Секунду назад мы стояли, а теперь лежали на право боку. Я смотрел в синие глаза Элейн, полные печали, и пытался осмыслить происходящее.
— Джулиан первый коснулся сущности Уюн. Она его изменила раньше, чем мы поняли что к чему. Не знаю, о чём он думал в момент, когда кидал меня в церебратор и обрекал на муки медленного поглощения. Помню его глаза. Холодные. Нечеловеческие, залитые серебром. Ксандр тогда попытался меня вытащить, но мощным ударом был отброшен, а затем в него посадили Конструкт. И после этого они вышли из корабля. Ждать смысла не было. Процесс поглощения церебратора был медленный и болезненный.
В этот момент резко стало холодно, а вокруг Элейн завихрилась та самая жидкость, из которой состояла девушка. Жидкость, от вида которой мою человеческую сущность бросала в дрожь.
— Сотни часов медленного поглощения и одиночества. И годы, на то чтобы вернуться в человеческое общество, пусть даже под видом уродливой сестры императора. Я снова вспоминаю о том, как молилась и ждала, что Джулиан и Ксандр вернуться за мной. Но они не вернулись. Ни тогда, ни следующие четыре поглощения.
Элейн тихо говорила, а жидкость медленно, гипнотизирующе, начинала поглощать её. Элейн протянула руку и я нашел в себе силы взять её. Так мы и продолжили лежать, держась за руки.
— Простые люди не могут здесь находится.

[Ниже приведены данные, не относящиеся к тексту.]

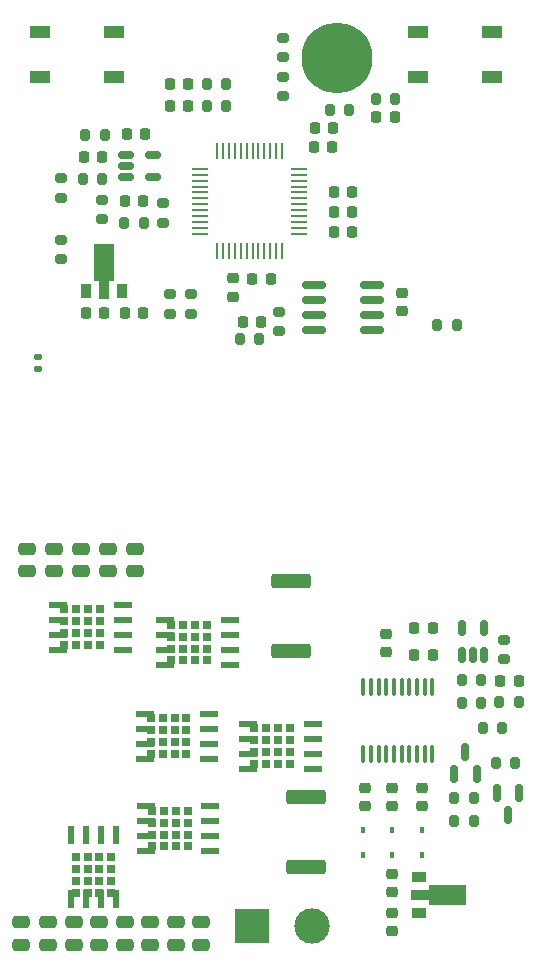
<source format=gbr>
%TF.GenerationSoftware,KiCad,Pcbnew,7.0.1*%
%TF.CreationDate,2023-06-12T22:17:34+07:00*%
%TF.ProjectId,servo_motor,73657276-6f5f-46d6-9f74-6f722e6b6963,rev?*%
%TF.SameCoordinates,Original*%
%TF.FileFunction,Paste,Top*%
%TF.FilePolarity,Positive*%
%FSLAX46Y46*%
G04 Gerber Fmt 4.6, Leading zero omitted, Abs format (unit mm)*
G04 Created by KiCad (PCBNEW 7.0.1) date 2023-06-12 22:17:34*
%MOMM*%
%LPD*%
G01*
G04 APERTURE LIST*
G04 Aperture macros list*
%AMRoundRect*
0 Rectangle with rounded corners*
0 $1 Rounding radius*
0 $2 $3 $4 $5 $6 $7 $8 $9 X,Y pos of 4 corners*
0 Add a 4 corners polygon primitive as box body*
4,1,4,$2,$3,$4,$5,$6,$7,$8,$9,$2,$3,0*
0 Add four circle primitives for the rounded corners*
1,1,$1+$1,$2,$3*
1,1,$1+$1,$4,$5*
1,1,$1+$1,$6,$7*
1,1,$1+$1,$8,$9*
0 Add four rect primitives between the rounded corners*
20,1,$1+$1,$2,$3,$4,$5,0*
20,1,$1+$1,$4,$5,$6,$7,0*
20,1,$1+$1,$6,$7,$8,$9,0*
20,1,$1+$1,$8,$9,$2,$3,0*%
%AMFreePoly0*
4,1,9,3.862500,-0.866500,0.737500,-0.866500,0.737500,-0.450000,-0.737500,-0.450000,-0.737500,0.450000,0.737500,0.450000,0.737500,0.866500,3.862500,0.866500,3.862500,-0.866500,3.862500,-0.866500,$1*%
G04 Aperture macros list end*
%ADD10RoundRect,0.225000X0.250000X-0.225000X0.250000X0.225000X-0.250000X0.225000X-0.250000X-0.225000X0*%
%ADD11RoundRect,0.200000X0.200000X0.275000X-0.200000X0.275000X-0.200000X-0.275000X0.200000X-0.275000X0*%
%ADD12RoundRect,0.225000X-0.225000X-0.250000X0.225000X-0.250000X0.225000X0.250000X-0.225000X0.250000X0*%
%ADD13R,0.450000X0.600000*%
%ADD14RoundRect,0.200000X0.275000X-0.200000X0.275000X0.200000X-0.275000X0.200000X-0.275000X-0.200000X0*%
%ADD15RoundRect,0.250000X0.475000X-0.250000X0.475000X0.250000X-0.475000X0.250000X-0.475000X-0.250000X0*%
%ADD16RoundRect,0.250000X-0.475000X0.250000X-0.475000X-0.250000X0.475000X-0.250000X0.475000X0.250000X0*%
%ADD17RoundRect,0.225000X-0.250000X0.225000X-0.250000X-0.225000X0.250000X-0.225000X0.250000X0.225000X0*%
%ADD18RoundRect,0.250000X-1.425000X0.362500X-1.425000X-0.362500X1.425000X-0.362500X1.425000X0.362500X0*%
%ADD19RoundRect,0.135000X-0.185000X0.135000X-0.185000X-0.135000X0.185000X-0.135000X0.185000X0.135000X0*%
%ADD20RoundRect,0.250000X1.425000X-0.362500X1.425000X0.362500X-1.425000X0.362500X-1.425000X-0.362500X0*%
%ADD21RoundRect,0.225000X0.225000X0.250000X-0.225000X0.250000X-0.225000X-0.250000X0.225000X-0.250000X0*%
%ADD22RoundRect,0.200000X-0.200000X-0.275000X0.200000X-0.275000X0.200000X0.275000X-0.200000X0.275000X0*%
%ADD23R,0.800000X0.800000*%
%ADD24R,1.600000X0.600000*%
%ADD25R,0.900000X1.300000*%
%ADD26FreePoly0,90.000000*%
%ADD27RoundRect,0.100000X-0.100000X0.637500X-0.100000X-0.637500X0.100000X-0.637500X0.100000X0.637500X0*%
%ADD28RoundRect,0.200000X-0.275000X0.200000X-0.275000X-0.200000X0.275000X-0.200000X0.275000X0.200000X0*%
%ADD29RoundRect,0.150000X0.150000X-0.587500X0.150000X0.587500X-0.150000X0.587500X-0.150000X-0.587500X0*%
%ADD30R,1.700000X1.000000*%
%ADD31RoundRect,0.150000X-0.512500X-0.150000X0.512500X-0.150000X0.512500X0.150000X-0.512500X0.150000X0*%
%ADD32R,0.600000X1.600000*%
%ADD33R,0.228600X1.473200*%
%ADD34R,1.473200X0.228600*%
%ADD35C,6.000000*%
%ADD36R,3.000000X3.000000*%
%ADD37C,3.000000*%
%ADD38RoundRect,0.150000X-0.150000X0.587500X-0.150000X-0.587500X0.150000X-0.587500X0.150000X0.587500X0*%
%ADD39RoundRect,0.150000X0.150000X-0.512500X0.150000X0.512500X-0.150000X0.512500X-0.150000X-0.512500X0*%
%ADD40RoundRect,0.150000X-0.825000X-0.150000X0.825000X-0.150000X0.825000X0.150000X-0.825000X0.150000X0*%
%ADD41R,1.300000X0.900000*%
%ADD42FreePoly0,0.000000*%
%ADD43RoundRect,0.218750X-0.218750X-0.256250X0.218750X-0.256250X0.218750X0.256250X-0.218750X0.256250X0*%
G04 APERTURE END LIST*
D10*
%TO.C,C25*%
X158946018Y-122468178D03*
X158946018Y-120918178D03*
%TD*%
D11*
%TO.C,R11*%
X144925000Y-52600000D03*
X143275000Y-52600000D03*
%TD*%
%TO.C,R2*%
X147725000Y-72400000D03*
X146075000Y-72400000D03*
%TD*%
D12*
%TO.C,C41*%
X152425000Y-54500000D03*
X153975000Y-54500000D03*
%TD*%
%TO.C,C28*%
X136325000Y-60700000D03*
X137875000Y-60700000D03*
%TD*%
D13*
%TO.C,D2*%
X158946018Y-113925178D03*
X158946018Y-116025178D03*
%TD*%
D12*
%TO.C,C17*%
X154050000Y-61600000D03*
X155600000Y-61600000D03*
%TD*%
D13*
%TO.C,D1*%
X161486018Y-113925178D03*
X161486018Y-116025178D03*
%TD*%
D14*
%TO.C,R5*%
X130900000Y-60400000D03*
X130900000Y-58750000D03*
%TD*%
D15*
%TO.C,C7*%
X137229018Y-92036178D03*
X137229018Y-90136178D03*
%TD*%
D16*
%TO.C,C21*%
X136340018Y-121759178D03*
X136340018Y-123659178D03*
%TD*%
D17*
%TO.C,C32*%
X158946018Y-117616178D03*
X158946018Y-119166178D03*
%TD*%
D14*
%TO.C,R13*%
X149400000Y-71725000D03*
X149400000Y-70075000D03*
%TD*%
D18*
%TO.C,R16*%
X150437018Y-92822678D03*
X150437018Y-98747678D03*
%TD*%
D19*
%TO.C,TH1*%
X129000000Y-73890000D03*
X129000000Y-74910000D03*
%TD*%
D11*
%TO.C,R26*%
X134411800Y-58817600D03*
X132761800Y-58817600D03*
%TD*%
D16*
%TO.C,C15*%
X132022018Y-121759178D03*
X132022018Y-123659178D03*
%TD*%
D12*
%TO.C,C1*%
X146325000Y-70900000D03*
X147875000Y-70900000D03*
%TD*%
D13*
%TO.C,D5*%
X156533018Y-113925178D03*
X156533018Y-116025178D03*
%TD*%
D15*
%TO.C,C6*%
X134943018Y-92036178D03*
X134943018Y-90136178D03*
%TD*%
%TO.C,C34*%
X130371018Y-92036178D03*
X130371018Y-90136178D03*
%TD*%
D16*
%TO.C,C19*%
X134181018Y-121759178D03*
X134181018Y-123659178D03*
%TD*%
D20*
%TO.C,R14*%
X151707018Y-117035678D03*
X151707018Y-111110678D03*
%TD*%
D21*
%TO.C,C26*%
X134575000Y-70200000D03*
X133025000Y-70200000D03*
%TD*%
D10*
%TO.C,C8*%
X161486018Y-111940178D03*
X161486018Y-110390178D03*
%TD*%
D22*
%TO.C,R23*%
X164243018Y-111237178D03*
X165893018Y-111237178D03*
%TD*%
D23*
%TO.C,Q4*%
X141547018Y-107479178D03*
X141547018Y-106479178D03*
X141547018Y-105479178D03*
X141547018Y-104479178D03*
X140547018Y-107479178D03*
X140547018Y-106479178D03*
X140547018Y-105479178D03*
X140547018Y-104479178D03*
X139547018Y-107479178D03*
X139547018Y-106479178D03*
X139547018Y-105479178D03*
X139547018Y-104479178D03*
X138547018Y-107479178D03*
X138547018Y-106479178D03*
X138547018Y-105479178D03*
X138547018Y-104479178D03*
D24*
X143476018Y-107884178D03*
X143476018Y-106614178D03*
X143476018Y-105344178D03*
X143476018Y-104074178D03*
X138015018Y-104074178D03*
X138015018Y-105344178D03*
X138015018Y-106614178D03*
X138015018Y-107884178D03*
%TD*%
D12*
%TO.C,C11*%
X147125000Y-67300000D03*
X148675000Y-67300000D03*
%TD*%
D22*
%TO.C,R21*%
X167743018Y-108237178D03*
X169393018Y-108237178D03*
%TD*%
D25*
%TO.C,U11*%
X133062000Y-68294000D03*
D26*
X134562000Y-68206500D03*
D25*
X136062000Y-68294000D03*
%TD*%
D23*
%TO.C,Q3*%
X150310018Y-108326178D03*
X150310018Y-107326178D03*
X150310018Y-106326178D03*
X150310018Y-105326178D03*
X149310018Y-108326178D03*
X149310018Y-107326178D03*
X149310018Y-106326178D03*
X149310018Y-105326178D03*
X148310018Y-108326178D03*
X148310018Y-107326178D03*
X148310018Y-106326178D03*
X148310018Y-105326178D03*
X147310018Y-108326178D03*
X147310018Y-107326178D03*
X147310018Y-106326178D03*
X147310018Y-105326178D03*
D24*
X152239018Y-108731178D03*
X152239018Y-107461178D03*
X152239018Y-106191178D03*
X152239018Y-104921178D03*
X146778018Y-104921178D03*
X146778018Y-106191178D03*
X146778018Y-107461178D03*
X146778018Y-108731178D03*
%TD*%
D21*
%TO.C,C2*%
X162388018Y-96801178D03*
X160838018Y-96801178D03*
%TD*%
D27*
%TO.C,U3*%
X162379018Y-101812678D03*
X161729018Y-101812678D03*
X161079018Y-101812678D03*
X160429018Y-101812678D03*
X159779018Y-101812678D03*
X159129018Y-101812678D03*
X158479018Y-101812678D03*
X157829018Y-101812678D03*
X157179018Y-101812678D03*
X156529018Y-101812678D03*
X156529018Y-107537678D03*
X157179018Y-107537678D03*
X157829018Y-107537678D03*
X158479018Y-107537678D03*
X159129018Y-107537678D03*
X159779018Y-107537678D03*
X160429018Y-107537678D03*
X161079018Y-107537678D03*
X161729018Y-107537678D03*
X162379018Y-107537678D03*
%TD*%
D11*
%TO.C,R12*%
X144925000Y-50800000D03*
X143275000Y-50800000D03*
%TD*%
D22*
%TO.C,R24*%
X132975000Y-55100000D03*
X134625000Y-55100000D03*
%TD*%
D10*
%TO.C,C13*%
X158946018Y-111940178D03*
X158946018Y-110390178D03*
%TD*%
D11*
%TO.C,R10*%
X166502018Y-101246178D03*
X164852018Y-101246178D03*
%TD*%
D28*
%TO.C,R20*%
X139600000Y-60875000D03*
X139600000Y-62525000D03*
%TD*%
D29*
%TO.C,Q8*%
X164218018Y-109174678D03*
X166118018Y-109174678D03*
X165168018Y-107299678D03*
%TD*%
D14*
%TO.C,R27*%
X134400000Y-62225000D03*
X134400000Y-60575000D03*
%TD*%
D22*
%TO.C,R17*%
X162775000Y-71200000D03*
X164425000Y-71200000D03*
%TD*%
D30*
%TO.C,SW1*%
X129150000Y-46400000D03*
X135450000Y-46400000D03*
X129150000Y-50200000D03*
X135450000Y-50200000D03*
%TD*%
D14*
%TO.C,R4*%
X130900000Y-65625000D03*
X130900000Y-63975000D03*
%TD*%
D11*
%TO.C,R8*%
X169693018Y-103087178D03*
X168043018Y-103087178D03*
%TD*%
D31*
%TO.C,U9*%
X136462500Y-56750000D03*
X136462500Y-57700000D03*
X136462500Y-58650000D03*
X138737500Y-58650000D03*
X138737500Y-56750000D03*
%TD*%
D21*
%TO.C,C22*%
X138075000Y-55000000D03*
X136525000Y-55000000D03*
%TD*%
D15*
%TO.C,C10*%
X132657018Y-92036178D03*
X132657018Y-90136178D03*
%TD*%
D23*
%TO.C,Q6*%
X135181018Y-116248178D03*
X134181018Y-116248178D03*
X133181018Y-116248178D03*
X132181018Y-116248178D03*
X135181018Y-117248178D03*
X134181018Y-117248178D03*
X133181018Y-117248178D03*
X132181018Y-117248178D03*
X135181018Y-118248178D03*
X134181018Y-118248178D03*
X133181018Y-118248178D03*
X132181018Y-118248178D03*
X135181018Y-119248178D03*
X134181018Y-119248178D03*
X133181018Y-119248178D03*
X132181018Y-119248178D03*
D32*
X135586018Y-114319178D03*
X134316018Y-114319178D03*
X133046018Y-114319178D03*
X131776018Y-114319178D03*
X131776018Y-119780178D03*
X133046018Y-119780178D03*
X134316018Y-119780178D03*
X135586018Y-119780178D03*
%TD*%
D11*
%TO.C,R22*%
X165893018Y-113187178D03*
X164243018Y-113187178D03*
%TD*%
D28*
%TO.C,R3*%
X149700000Y-50175000D03*
X149700000Y-51825000D03*
%TD*%
D12*
%TO.C,C20*%
X154050000Y-63300000D03*
X155600000Y-63300000D03*
%TD*%
D28*
%TO.C,R19*%
X141900000Y-68575000D03*
X141900000Y-70225000D03*
%TD*%
D10*
%TO.C,C35*%
X159800000Y-69975000D03*
X159800000Y-68425000D03*
%TD*%
D23*
%TO.C,Q5*%
X141658018Y-115327178D03*
X141658018Y-114327178D03*
X141658018Y-113327178D03*
X141658018Y-112327178D03*
X140658018Y-115327178D03*
X140658018Y-114327178D03*
X140658018Y-113327178D03*
X140658018Y-112327178D03*
X139658018Y-115327178D03*
X139658018Y-114327178D03*
X139658018Y-113327178D03*
X139658018Y-112327178D03*
X138658018Y-115327178D03*
X138658018Y-114327178D03*
X138658018Y-113327178D03*
X138658018Y-112327178D03*
D24*
X143587018Y-115732178D03*
X143587018Y-114462178D03*
X143587018Y-113192178D03*
X143587018Y-111922178D03*
X138126018Y-111922178D03*
X138126018Y-113192178D03*
X138126018Y-114462178D03*
X138126018Y-115732178D03*
%TD*%
D16*
%TO.C,C12*%
X127577018Y-121759178D03*
X127577018Y-123659178D03*
%TD*%
D33*
%TO.C,U2*%
X144150000Y-64916400D03*
X144649999Y-64916400D03*
X145150001Y-64916400D03*
X145650000Y-64916400D03*
X146149999Y-64916400D03*
X146650000Y-64916400D03*
X147150000Y-64916400D03*
X147650001Y-64916400D03*
X148150000Y-64916400D03*
X148649999Y-64916400D03*
X149150001Y-64916400D03*
X149650000Y-64916400D03*
D34*
X151116400Y-63450000D03*
X151116400Y-62950001D03*
X151116400Y-62449999D03*
X151116400Y-61950000D03*
X151116400Y-61450001D03*
X151116400Y-60950000D03*
X151116400Y-60450000D03*
X151116400Y-59949999D03*
X151116400Y-59450000D03*
X151116400Y-58950001D03*
X151116400Y-58449999D03*
X151116400Y-57950000D03*
D33*
X149650000Y-56483600D03*
X149150001Y-56483600D03*
X148649999Y-56483600D03*
X148150000Y-56483600D03*
X147650001Y-56483600D03*
X147150000Y-56483600D03*
X146650000Y-56483600D03*
X146149999Y-56483600D03*
X145650000Y-56483600D03*
X145150001Y-56483600D03*
X144649999Y-56483600D03*
X144150000Y-56483600D03*
D34*
X142683600Y-57950000D03*
X142683600Y-58449999D03*
X142683600Y-58950001D03*
X142683600Y-59450000D03*
X142683600Y-59949999D03*
X142683600Y-60450000D03*
X142683600Y-60950000D03*
X142683600Y-61450001D03*
X142683600Y-61950000D03*
X142683600Y-62449999D03*
X142683600Y-62950001D03*
X142683600Y-63450000D03*
%TD*%
D12*
%TO.C,C36*%
X152325000Y-56100000D03*
X153875000Y-56100000D03*
%TD*%
D35*
%TO.C,TP1*%
X154300000Y-48600000D03*
%TD*%
D11*
%TO.C,R25*%
X137925000Y-62500000D03*
X136275000Y-62500000D03*
%TD*%
D10*
%TO.C,C16*%
X156660018Y-111940178D03*
X156660018Y-110390178D03*
%TD*%
D14*
%TO.C,R6*%
X168468018Y-99462178D03*
X168468018Y-97812178D03*
%TD*%
D36*
%TO.C,J5*%
X147135018Y-122074178D03*
D37*
X152215018Y-122074178D03*
%TD*%
D16*
%TO.C,C27*%
X140658018Y-121759178D03*
X140658018Y-123659178D03*
%TD*%
D10*
%TO.C,C3*%
X158438018Y-98846178D03*
X158438018Y-97296178D03*
%TD*%
D38*
%TO.C,Q7*%
X169718018Y-110799678D03*
X167818018Y-110799678D03*
X168768018Y-112674678D03*
%TD*%
D16*
%TO.C,C14*%
X129863018Y-121759178D03*
X129863018Y-123659178D03*
%TD*%
D15*
%TO.C,C31*%
X128085018Y-92036178D03*
X128085018Y-90136178D03*
%TD*%
D12*
%TO.C,C33*%
X136325000Y-70200000D03*
X137875000Y-70200000D03*
%TD*%
D22*
%TO.C,R15*%
X157575000Y-52000000D03*
X159225000Y-52000000D03*
%TD*%
D12*
%TO.C,C18*%
X157625000Y-53600000D03*
X159175000Y-53600000D03*
%TD*%
D28*
%TO.C,R18*%
X140200000Y-68575000D03*
X140200000Y-70225000D03*
%TD*%
D39*
%TO.C,U1*%
X164854018Y-99081678D03*
X165804018Y-99081678D03*
X166754018Y-99081678D03*
X166754018Y-96806678D03*
X164854018Y-96806678D03*
%TD*%
D23*
%TO.C,Q1*%
X143277018Y-99571178D03*
X143277018Y-98571178D03*
X143277018Y-97571178D03*
X143277018Y-96571178D03*
X142277018Y-99571178D03*
X142277018Y-98571178D03*
X142277018Y-97571178D03*
X142277018Y-96571178D03*
X141277018Y-99571178D03*
X141277018Y-98571178D03*
X141277018Y-97571178D03*
X141277018Y-96571178D03*
X140277018Y-99571178D03*
X140277018Y-98571178D03*
X140277018Y-97571178D03*
X140277018Y-96571178D03*
D24*
X145206018Y-99976178D03*
X145206018Y-98706178D03*
X145206018Y-97436178D03*
X145206018Y-96166178D03*
X139745018Y-96166178D03*
X139745018Y-97436178D03*
X139745018Y-98706178D03*
X139745018Y-99976178D03*
%TD*%
D30*
%TO.C,RST1*%
X167450000Y-50200000D03*
X161150000Y-50200000D03*
X167450000Y-46400000D03*
X161150000Y-46400000D03*
%TD*%
D22*
%TO.C,R29*%
X153675000Y-53000000D03*
X155325000Y-53000000D03*
%TD*%
D17*
%TO.C,C9*%
X145500000Y-67225000D03*
X145500000Y-68775000D03*
%TD*%
D12*
%TO.C,C4*%
X168143018Y-101287178D03*
X169693018Y-101287178D03*
%TD*%
D40*
%TO.C,U5*%
X152325000Y-67795000D03*
X152325000Y-69065000D03*
X152325000Y-70335000D03*
X152325000Y-71605000D03*
X157275000Y-71605000D03*
X157275000Y-70335000D03*
X157275000Y-69065000D03*
X157275000Y-67795000D03*
%TD*%
D41*
%TO.C,U12*%
X161218018Y-117937178D03*
D42*
X161305518Y-119437178D03*
D41*
X161218018Y-120937178D03*
%TD*%
D16*
%TO.C,C24*%
X138499018Y-121759178D03*
X138499018Y-123659178D03*
%TD*%
D23*
%TO.C,Q2*%
X134219018Y-98251178D03*
X134219018Y-97251178D03*
X134219018Y-96251178D03*
X134219018Y-95251178D03*
X133219018Y-98251178D03*
X133219018Y-97251178D03*
X133219018Y-96251178D03*
X133219018Y-95251178D03*
X132219018Y-98251178D03*
X132219018Y-97251178D03*
X132219018Y-96251178D03*
X132219018Y-95251178D03*
X131219018Y-98251178D03*
X131219018Y-97251178D03*
X131219018Y-96251178D03*
X131219018Y-95251178D03*
D24*
X136148018Y-98656178D03*
X136148018Y-97386178D03*
X136148018Y-96116178D03*
X136148018Y-94846178D03*
X130687018Y-94846178D03*
X130687018Y-96116178D03*
X130687018Y-97386178D03*
X130687018Y-98656178D03*
%TD*%
D43*
%TO.C,D3*%
X140137500Y-50800000D03*
X141712500Y-50800000D03*
%TD*%
D21*
%TO.C,C5*%
X162388018Y-99087178D03*
X160838018Y-99087178D03*
%TD*%
D11*
%TO.C,R7*%
X168280018Y-105310178D03*
X166630018Y-105310178D03*
%TD*%
D12*
%TO.C,C23*%
X154050000Y-59900000D03*
X155600000Y-59900000D03*
%TD*%
D21*
%TO.C,C30*%
X134438000Y-56938000D03*
X132888000Y-56938000D03*
%TD*%
D14*
%TO.C,R1*%
X149700000Y-48525000D03*
X149700000Y-46875000D03*
%TD*%
D16*
%TO.C,C29*%
X142817018Y-121759178D03*
X142817018Y-123659178D03*
%TD*%
D22*
%TO.C,R9*%
X164852018Y-103151178D03*
X166502018Y-103151178D03*
%TD*%
D43*
%TO.C,D4*%
X140137500Y-52600000D03*
X141712500Y-52600000D03*
%TD*%
M02*

</source>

Самерхольд-младший из-за своей способности чувствовать единственный из людей и механоидов, кто подозревает и чувствует часть моей сущности и то одиночество, что сковывает меня. Но он не сможет здесь находится. Не выдержит. Сойдет с ума, как те четверо, что подошли с нами к проходу. Но не ты. Спасибо, что ты пришел со мной.
Отвечать было… тяжело. Я одновременно слушал и боролся с подступающей паникой от нечеловеческой сущности. Сколько часов мы так пролежали, я не знаю. Я молчал. Элейн тоже. Только сильнее сжимала мою руку каждый раз, когда жидкость проносилась перед глазами.
А затем я увидел ЭТО. Сияющий изумрудным цветом кристалл неправильной формы с многочисленными мелкими гранями, размером с мяч. Жидкость принесла его и вонзила в спину Элейн. Девушка выгнулась и закричала криком, полным отчаяния и боли. И всё, что я мог в этот момент, не отводить взгляд и держать её за руку. А затем все закончилось. Она затихла. Красивое человеческое лицо медленно стало возвращаться в форму композитной маски. И когда наши взгляды снова встретились, глаза были полны чуждости и холода. Она изменилась. И её фраза-предупреждение, про то, чтобы при изменении поведения я ей не доверял, заиграла новыми красками.